In 2012, he created his own label, Ali Karoui Coutures, also known as Karoui Luxury Fashion.

== Professional career ==
During his career, Karoui dressed many celebrities, including Hanaa Ben Abdesslem, Kenza Fourati, Rym Saïdi, Dorra Zarrouk, Latifa Arfaoui, Adèle Exarchopoulos, Nancy Ajram and Haifa Wehbe, as well as Miriam Odemba and Victoria Silvstedt. His creations have been noticed, notably at the Cannes Film Festival, and with the Netflix star Georgina Rodríguez at the Joy Awards. He collaborates with the jewelry brand Chopard.

In 2018, he took part in the Cannes Film Festival, setting up his showroom right next to the Hôtel Martinez. That same year, one of his dresses was chosen for the cover of the Russian edition of the fashion magazine L'Officiel.

In 2019, he participated in a fashion show organized at the fifteenth edition of the Casa Fashion Show in Casablanca, Morocco.

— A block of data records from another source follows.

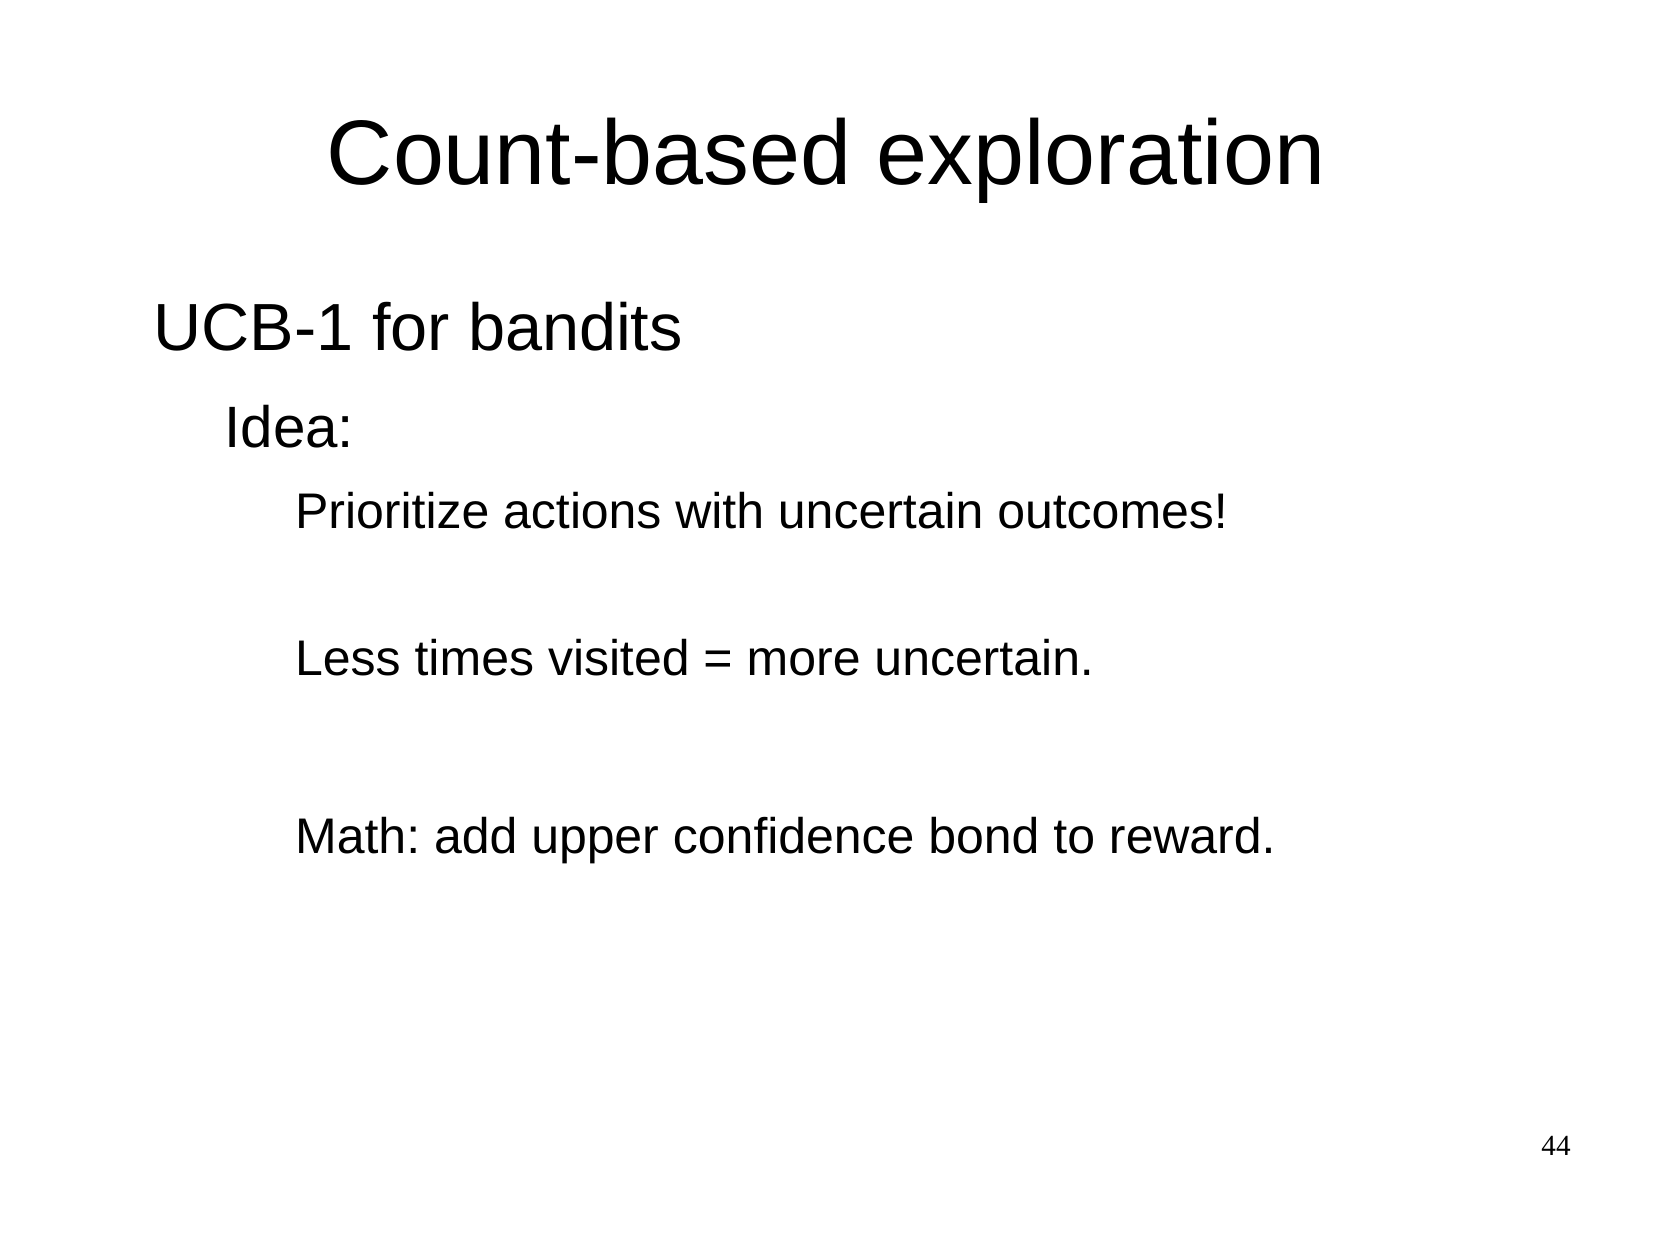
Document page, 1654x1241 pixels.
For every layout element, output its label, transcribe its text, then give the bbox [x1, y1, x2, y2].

list UCB-1 for bandits Idea: Prioritize actions with uncertain outcomes! Less times visited = more uncertain. Math: add upper confidence bond to reward. [82, 290, 1571, 1241]
title Count-based exploration [82, 49, 1571, 257]
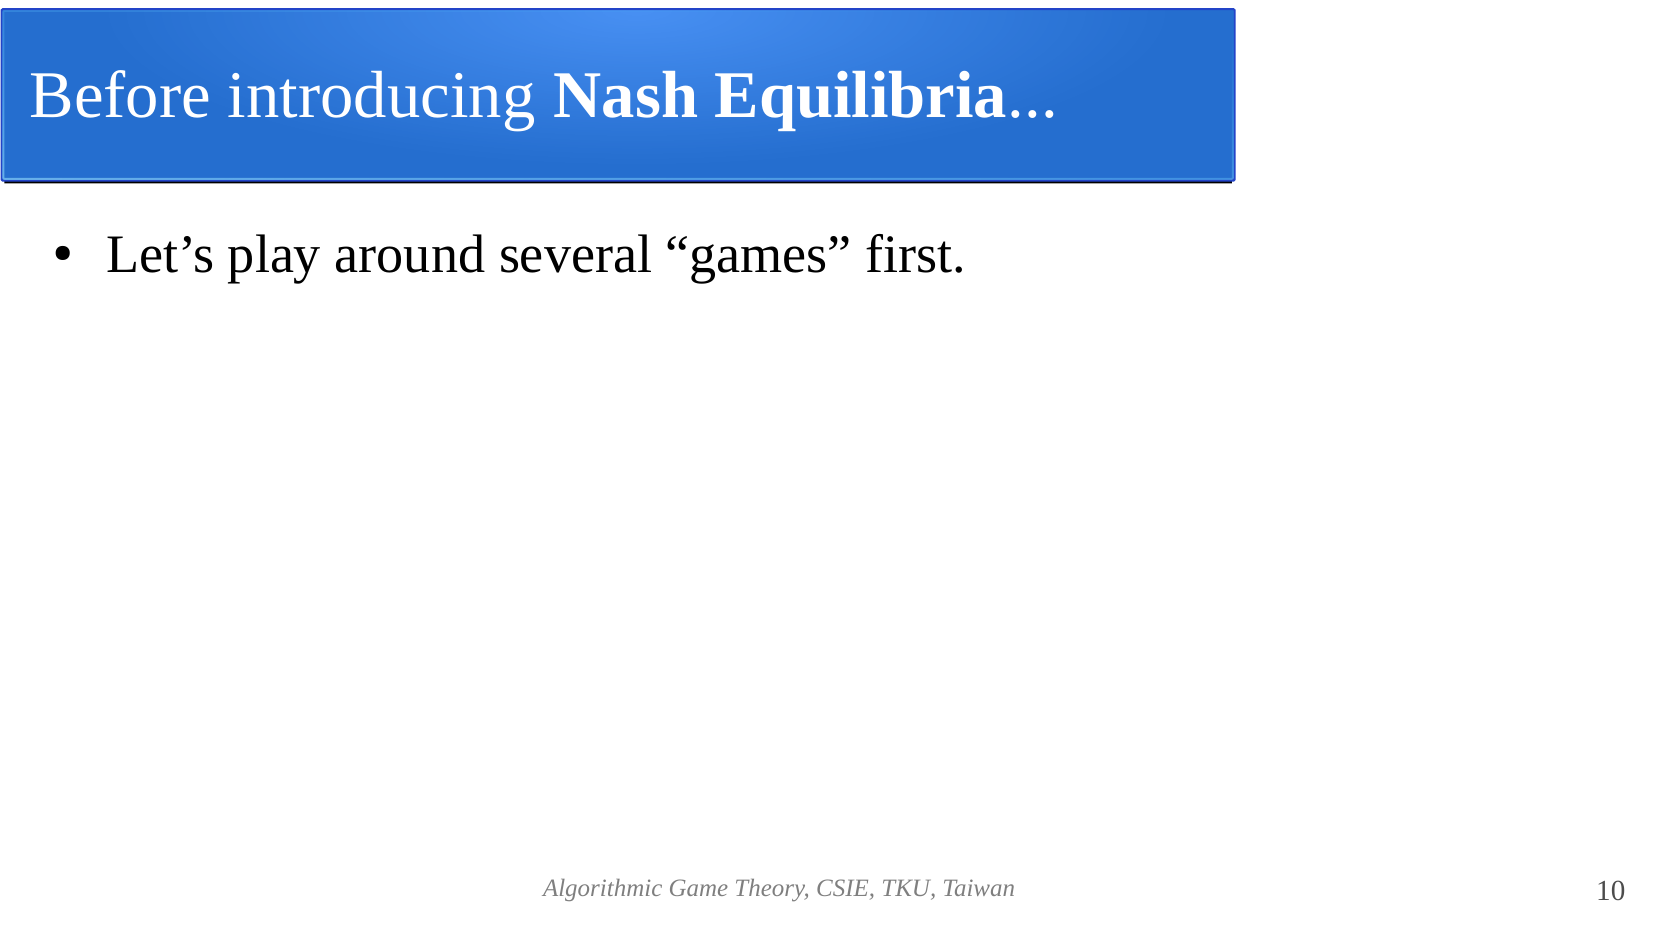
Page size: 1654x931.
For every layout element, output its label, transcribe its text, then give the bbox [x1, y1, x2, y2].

list Let’s play around several “games” first. [35, 224, 1524, 764]
title Before introducing Nash Equilibria... [29, 12, 1229, 177]
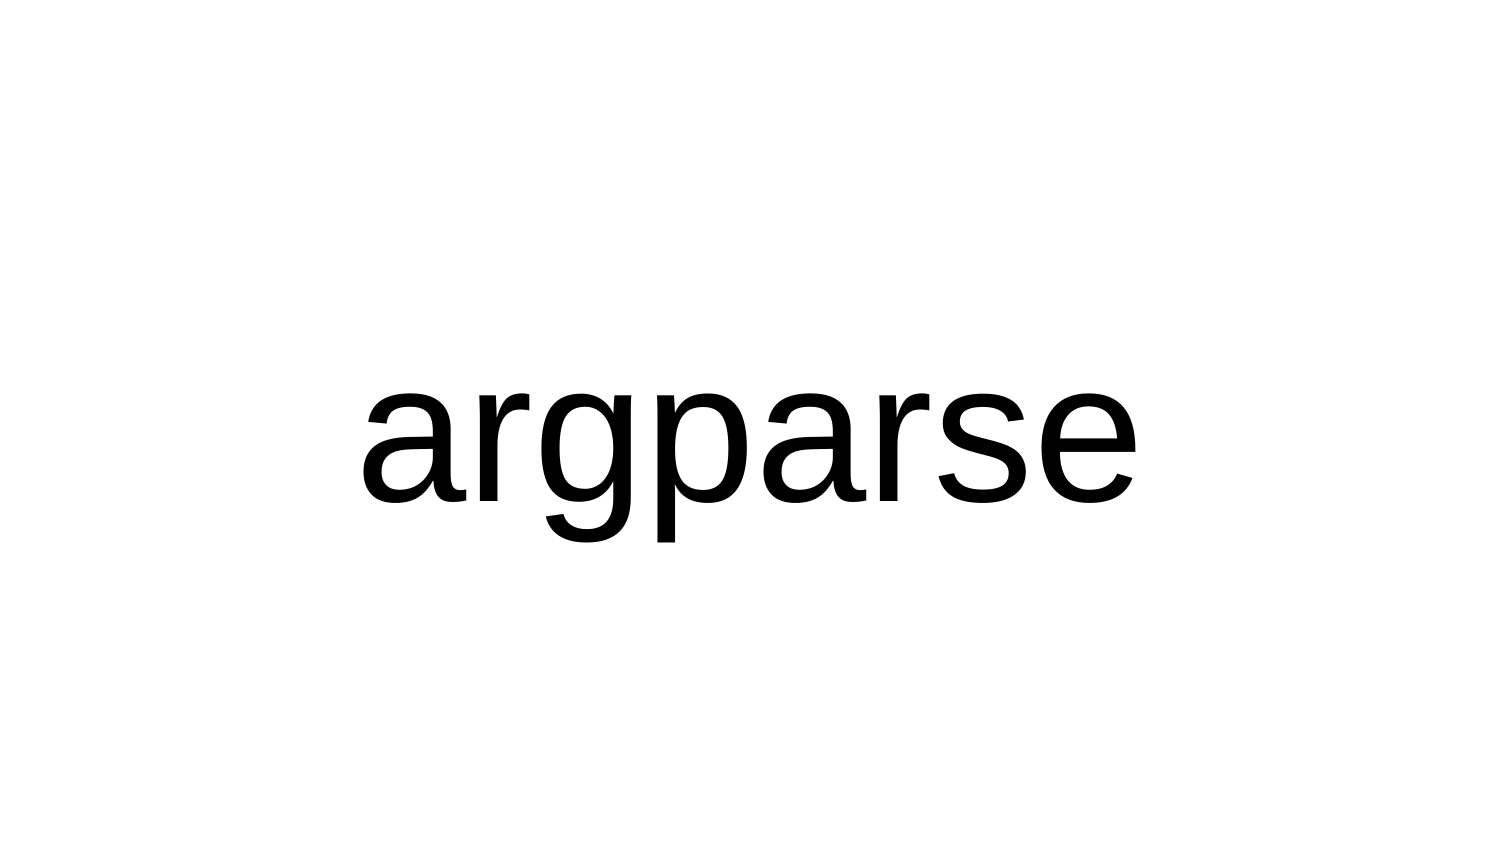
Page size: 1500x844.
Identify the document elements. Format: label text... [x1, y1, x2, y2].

title argparse [67, 44, 1433, 799]
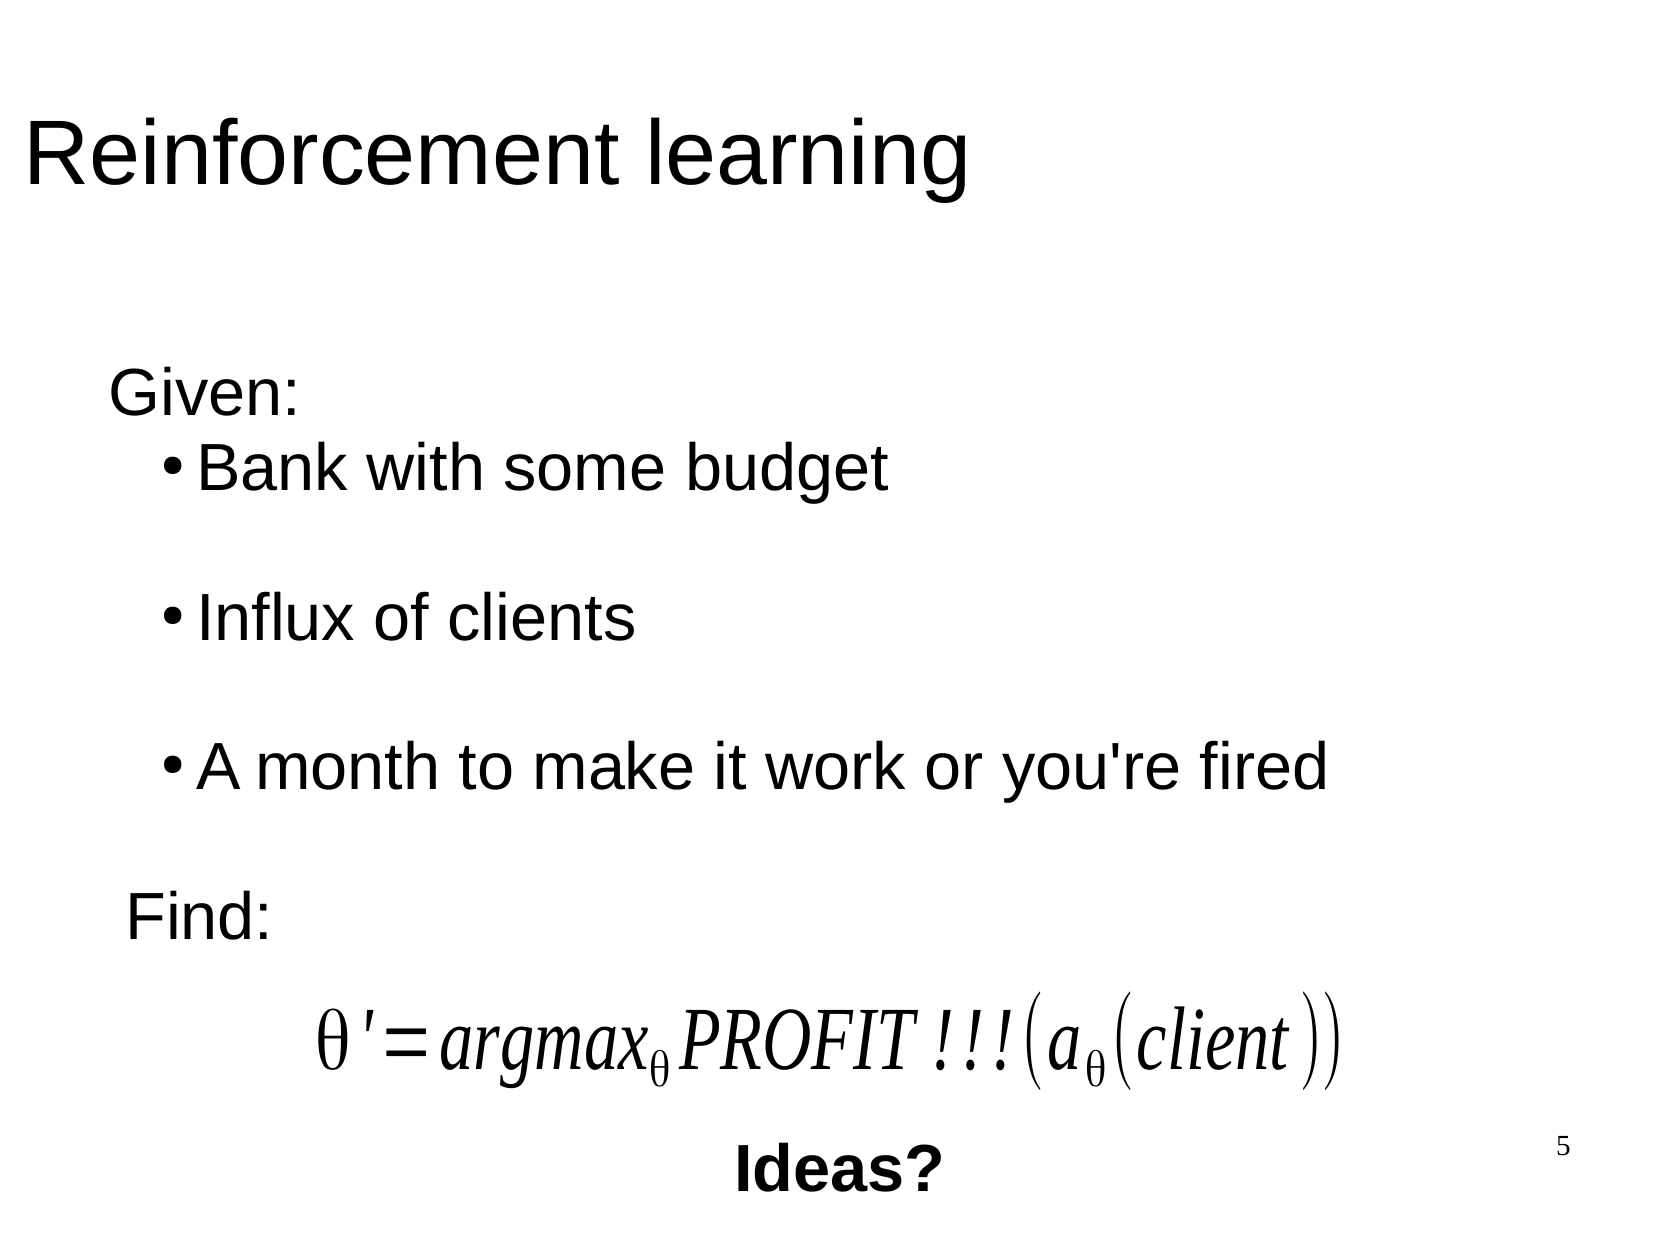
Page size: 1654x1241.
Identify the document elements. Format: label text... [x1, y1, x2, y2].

In 2023, Karoui designed a customized trench coat for Beyoncé, in just 10 hours, for her Renaissance World Tour performance at Dubai's Atlantis Hotel. The same year, Georgina Rodríguez closed the Joy Awards wearing a midnight-blue velvet dress designed by Ali Karoui.

== Awards ==
- 2014: Winner of the Mediterranean Fashion Prize 2014.